● Task to carry out
Would you print the material exactly, starting at its first line and ending at the line holding "Italijanski brend koji"?

_ _ _

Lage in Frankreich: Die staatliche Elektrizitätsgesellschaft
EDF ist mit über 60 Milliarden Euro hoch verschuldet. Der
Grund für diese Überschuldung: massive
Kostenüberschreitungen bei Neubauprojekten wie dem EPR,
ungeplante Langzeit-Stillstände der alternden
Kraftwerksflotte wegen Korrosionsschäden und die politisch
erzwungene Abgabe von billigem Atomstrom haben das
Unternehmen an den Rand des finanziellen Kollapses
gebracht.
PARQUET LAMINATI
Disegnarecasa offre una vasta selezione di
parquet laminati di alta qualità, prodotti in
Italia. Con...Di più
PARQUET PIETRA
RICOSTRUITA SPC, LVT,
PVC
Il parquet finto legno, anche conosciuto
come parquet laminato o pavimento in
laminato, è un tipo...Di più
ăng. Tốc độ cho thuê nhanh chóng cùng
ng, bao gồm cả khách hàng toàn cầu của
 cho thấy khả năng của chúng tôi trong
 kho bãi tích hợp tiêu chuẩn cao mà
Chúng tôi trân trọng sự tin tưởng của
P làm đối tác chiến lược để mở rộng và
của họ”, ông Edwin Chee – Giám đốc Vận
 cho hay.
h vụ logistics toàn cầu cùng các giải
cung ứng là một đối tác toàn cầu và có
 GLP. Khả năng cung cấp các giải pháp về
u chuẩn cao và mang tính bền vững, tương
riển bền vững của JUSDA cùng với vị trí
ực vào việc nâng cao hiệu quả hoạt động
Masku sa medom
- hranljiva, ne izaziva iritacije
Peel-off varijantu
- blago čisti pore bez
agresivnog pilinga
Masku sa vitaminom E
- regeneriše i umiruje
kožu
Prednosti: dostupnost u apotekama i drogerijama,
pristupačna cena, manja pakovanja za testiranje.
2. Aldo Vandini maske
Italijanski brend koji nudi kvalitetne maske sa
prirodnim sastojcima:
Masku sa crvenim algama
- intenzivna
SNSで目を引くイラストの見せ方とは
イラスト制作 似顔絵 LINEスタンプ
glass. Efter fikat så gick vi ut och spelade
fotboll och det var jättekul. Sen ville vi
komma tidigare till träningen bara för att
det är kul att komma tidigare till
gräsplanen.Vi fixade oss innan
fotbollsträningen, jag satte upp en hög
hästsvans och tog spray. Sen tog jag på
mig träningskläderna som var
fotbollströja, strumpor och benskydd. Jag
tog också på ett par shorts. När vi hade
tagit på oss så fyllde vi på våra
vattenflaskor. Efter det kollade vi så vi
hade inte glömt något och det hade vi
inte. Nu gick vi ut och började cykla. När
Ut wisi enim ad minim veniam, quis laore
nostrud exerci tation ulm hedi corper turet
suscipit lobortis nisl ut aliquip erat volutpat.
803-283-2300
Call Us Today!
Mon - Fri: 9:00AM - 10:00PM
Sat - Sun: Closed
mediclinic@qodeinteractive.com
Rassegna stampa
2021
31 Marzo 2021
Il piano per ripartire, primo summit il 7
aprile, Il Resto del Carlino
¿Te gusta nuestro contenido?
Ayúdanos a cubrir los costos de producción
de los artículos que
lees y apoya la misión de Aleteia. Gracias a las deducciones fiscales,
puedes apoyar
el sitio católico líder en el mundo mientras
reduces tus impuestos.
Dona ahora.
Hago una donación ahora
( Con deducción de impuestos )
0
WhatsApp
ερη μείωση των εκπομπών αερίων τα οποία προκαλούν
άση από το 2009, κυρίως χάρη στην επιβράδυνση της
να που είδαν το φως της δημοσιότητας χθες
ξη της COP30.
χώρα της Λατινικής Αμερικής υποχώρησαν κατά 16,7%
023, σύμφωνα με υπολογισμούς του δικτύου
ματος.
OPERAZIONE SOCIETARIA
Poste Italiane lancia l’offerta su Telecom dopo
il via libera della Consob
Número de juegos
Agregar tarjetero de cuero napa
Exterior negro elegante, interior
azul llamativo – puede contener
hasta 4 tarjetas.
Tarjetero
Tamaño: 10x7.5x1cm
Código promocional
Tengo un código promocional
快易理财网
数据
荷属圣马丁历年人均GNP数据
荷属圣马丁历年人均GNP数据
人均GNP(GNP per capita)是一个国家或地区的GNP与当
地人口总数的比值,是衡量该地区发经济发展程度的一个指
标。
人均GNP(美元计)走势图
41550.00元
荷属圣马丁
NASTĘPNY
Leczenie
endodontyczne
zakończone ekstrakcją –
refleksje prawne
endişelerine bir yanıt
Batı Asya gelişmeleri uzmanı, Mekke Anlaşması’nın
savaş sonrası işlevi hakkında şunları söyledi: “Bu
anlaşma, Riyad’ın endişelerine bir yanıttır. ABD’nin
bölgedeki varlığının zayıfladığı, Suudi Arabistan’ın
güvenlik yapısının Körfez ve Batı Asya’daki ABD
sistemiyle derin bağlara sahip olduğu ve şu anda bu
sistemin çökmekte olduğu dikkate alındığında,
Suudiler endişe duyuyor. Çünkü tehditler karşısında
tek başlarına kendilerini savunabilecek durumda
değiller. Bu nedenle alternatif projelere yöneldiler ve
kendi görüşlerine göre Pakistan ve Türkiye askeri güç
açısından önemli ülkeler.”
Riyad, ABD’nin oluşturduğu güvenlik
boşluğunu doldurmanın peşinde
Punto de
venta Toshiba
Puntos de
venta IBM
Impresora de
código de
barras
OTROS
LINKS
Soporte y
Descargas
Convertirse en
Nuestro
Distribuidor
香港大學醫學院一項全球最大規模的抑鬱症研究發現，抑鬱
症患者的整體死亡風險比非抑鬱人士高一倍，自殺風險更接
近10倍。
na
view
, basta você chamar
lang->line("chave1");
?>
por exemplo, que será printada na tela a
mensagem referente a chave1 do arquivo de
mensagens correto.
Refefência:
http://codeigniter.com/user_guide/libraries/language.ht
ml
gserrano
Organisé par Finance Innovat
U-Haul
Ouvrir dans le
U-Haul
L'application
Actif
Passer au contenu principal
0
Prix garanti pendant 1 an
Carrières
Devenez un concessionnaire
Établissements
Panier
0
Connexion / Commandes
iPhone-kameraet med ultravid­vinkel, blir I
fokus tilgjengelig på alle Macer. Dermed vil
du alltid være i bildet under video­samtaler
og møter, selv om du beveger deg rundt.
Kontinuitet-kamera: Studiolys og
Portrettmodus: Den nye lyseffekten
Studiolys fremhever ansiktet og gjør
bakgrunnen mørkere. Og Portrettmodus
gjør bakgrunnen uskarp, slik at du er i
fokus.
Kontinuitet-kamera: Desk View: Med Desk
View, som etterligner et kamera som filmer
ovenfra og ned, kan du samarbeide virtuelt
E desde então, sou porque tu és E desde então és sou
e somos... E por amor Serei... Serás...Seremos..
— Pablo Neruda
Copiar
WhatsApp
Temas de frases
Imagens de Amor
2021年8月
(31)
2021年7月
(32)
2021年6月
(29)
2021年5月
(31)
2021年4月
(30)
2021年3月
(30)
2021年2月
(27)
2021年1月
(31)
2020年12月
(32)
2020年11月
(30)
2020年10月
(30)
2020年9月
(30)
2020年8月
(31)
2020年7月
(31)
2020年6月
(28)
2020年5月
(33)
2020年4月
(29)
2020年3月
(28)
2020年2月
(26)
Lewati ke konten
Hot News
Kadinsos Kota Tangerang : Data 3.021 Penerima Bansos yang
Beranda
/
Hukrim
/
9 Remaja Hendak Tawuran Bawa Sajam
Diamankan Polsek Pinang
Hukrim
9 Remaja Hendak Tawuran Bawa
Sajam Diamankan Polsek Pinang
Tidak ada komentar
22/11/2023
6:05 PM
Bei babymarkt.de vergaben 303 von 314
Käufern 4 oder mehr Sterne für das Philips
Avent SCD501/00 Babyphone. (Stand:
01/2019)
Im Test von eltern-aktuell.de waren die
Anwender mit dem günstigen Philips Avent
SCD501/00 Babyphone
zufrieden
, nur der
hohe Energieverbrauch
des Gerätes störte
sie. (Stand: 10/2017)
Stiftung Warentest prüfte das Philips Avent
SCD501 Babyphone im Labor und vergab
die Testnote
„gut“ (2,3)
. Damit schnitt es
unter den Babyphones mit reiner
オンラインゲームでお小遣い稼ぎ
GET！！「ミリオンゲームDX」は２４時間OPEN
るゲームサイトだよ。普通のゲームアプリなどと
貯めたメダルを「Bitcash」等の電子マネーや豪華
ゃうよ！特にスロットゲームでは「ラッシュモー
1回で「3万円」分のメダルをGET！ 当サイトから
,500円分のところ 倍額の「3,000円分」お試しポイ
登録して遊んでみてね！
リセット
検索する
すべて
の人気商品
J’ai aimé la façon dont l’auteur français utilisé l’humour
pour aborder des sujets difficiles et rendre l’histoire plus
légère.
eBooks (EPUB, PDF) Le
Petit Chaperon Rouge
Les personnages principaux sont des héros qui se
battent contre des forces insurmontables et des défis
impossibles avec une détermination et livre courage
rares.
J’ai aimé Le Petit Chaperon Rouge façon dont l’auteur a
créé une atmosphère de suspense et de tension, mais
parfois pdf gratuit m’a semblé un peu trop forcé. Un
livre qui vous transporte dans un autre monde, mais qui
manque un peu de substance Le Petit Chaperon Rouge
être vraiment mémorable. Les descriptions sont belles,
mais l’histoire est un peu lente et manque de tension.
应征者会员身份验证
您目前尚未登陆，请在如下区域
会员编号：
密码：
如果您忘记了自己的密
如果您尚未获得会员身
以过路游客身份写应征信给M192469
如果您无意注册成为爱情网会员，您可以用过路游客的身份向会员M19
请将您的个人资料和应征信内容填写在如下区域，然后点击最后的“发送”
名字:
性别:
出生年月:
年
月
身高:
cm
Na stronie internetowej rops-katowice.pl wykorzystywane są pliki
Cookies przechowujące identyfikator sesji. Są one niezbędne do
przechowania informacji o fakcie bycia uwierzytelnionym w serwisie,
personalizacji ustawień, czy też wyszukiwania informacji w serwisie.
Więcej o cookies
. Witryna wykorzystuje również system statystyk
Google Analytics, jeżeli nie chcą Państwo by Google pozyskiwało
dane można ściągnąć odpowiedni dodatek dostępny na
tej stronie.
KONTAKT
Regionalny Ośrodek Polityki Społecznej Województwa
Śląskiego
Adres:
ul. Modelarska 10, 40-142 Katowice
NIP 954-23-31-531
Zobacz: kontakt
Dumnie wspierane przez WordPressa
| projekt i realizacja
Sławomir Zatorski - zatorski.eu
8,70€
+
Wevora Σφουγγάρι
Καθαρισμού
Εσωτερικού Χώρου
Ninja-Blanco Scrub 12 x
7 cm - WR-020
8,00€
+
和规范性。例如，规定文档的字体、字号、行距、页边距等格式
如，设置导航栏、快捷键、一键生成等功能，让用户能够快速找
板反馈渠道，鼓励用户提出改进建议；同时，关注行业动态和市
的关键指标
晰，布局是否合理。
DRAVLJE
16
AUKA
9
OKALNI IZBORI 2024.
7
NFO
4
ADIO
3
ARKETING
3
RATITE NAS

_ _ _

● Expected answer
Lage in Frankreich: Die staatliche Elektrizitätsgesellschaft
EDF ist mit über 60 Milliarden Euro hoch verschuldet. Der
Grund für diese Überschuldung: massive
Kostenüberschreitungen bei Neubauprojekten wie dem EPR,
ungeplante Langzeit-Stillstände der alternden
Kraftwerksflotte wegen Korrosionsschäden und die politisch
erzwungene Abgabe von billigem Atomstrom haben das
Unternehmen an den Rand des finanziellen Kollapses
gebracht.
PARQUET LAMINATI
Disegnarecasa offre una vasta selezione di
parquet laminati di alta qualità, prodotti in
Italia. Con...Di più
PARQUET PIETRA
RICOSTRUITA SPC, LVT,
PVC
Il parquet finto legno, anche conosciuto
come parquet laminato o pavimento in
laminato, è un tipo...Di più
ăng. Tốc độ cho thuê nhanh chóng cùng
ng, bao gồm cả khách hàng toàn cầu của
 cho thấy khả năng của chúng tôi trong
 kho bãi tích hợp tiêu chuẩn cao mà
Chúng tôi trân trọng sự tin tưởng của
P làm đối tác chiến lược để mở rộng và
của họ”, ông Edwin Chee – Giám đốc Vận
 cho hay.
h vụ logistics toàn cầu cùng các giải
cung ứng là một đối tác toàn cầu và có
 GLP. Khả năng cung cấp các giải pháp về
u chuẩn cao và mang tính bền vững, tương
riển bền vững của JUSDA cùng với vị trí
ực vào việc nâng cao hiệu quả hoạt động
Masku sa medom
- hranljiva, ne izaziva iritacije
Peel-off varijantu
- blago čisti pore bez
agresivnog pilinga
Masku sa vitaminom E
- regeneriše i umiruje
kožu
Prednosti: dostupnost u apotekama i drogerijama,
pristupačna cena, manja pakovanja za testiranje.
2. Aldo Vandini maske
Italijanski brend koji nudi kvalitetne maske sa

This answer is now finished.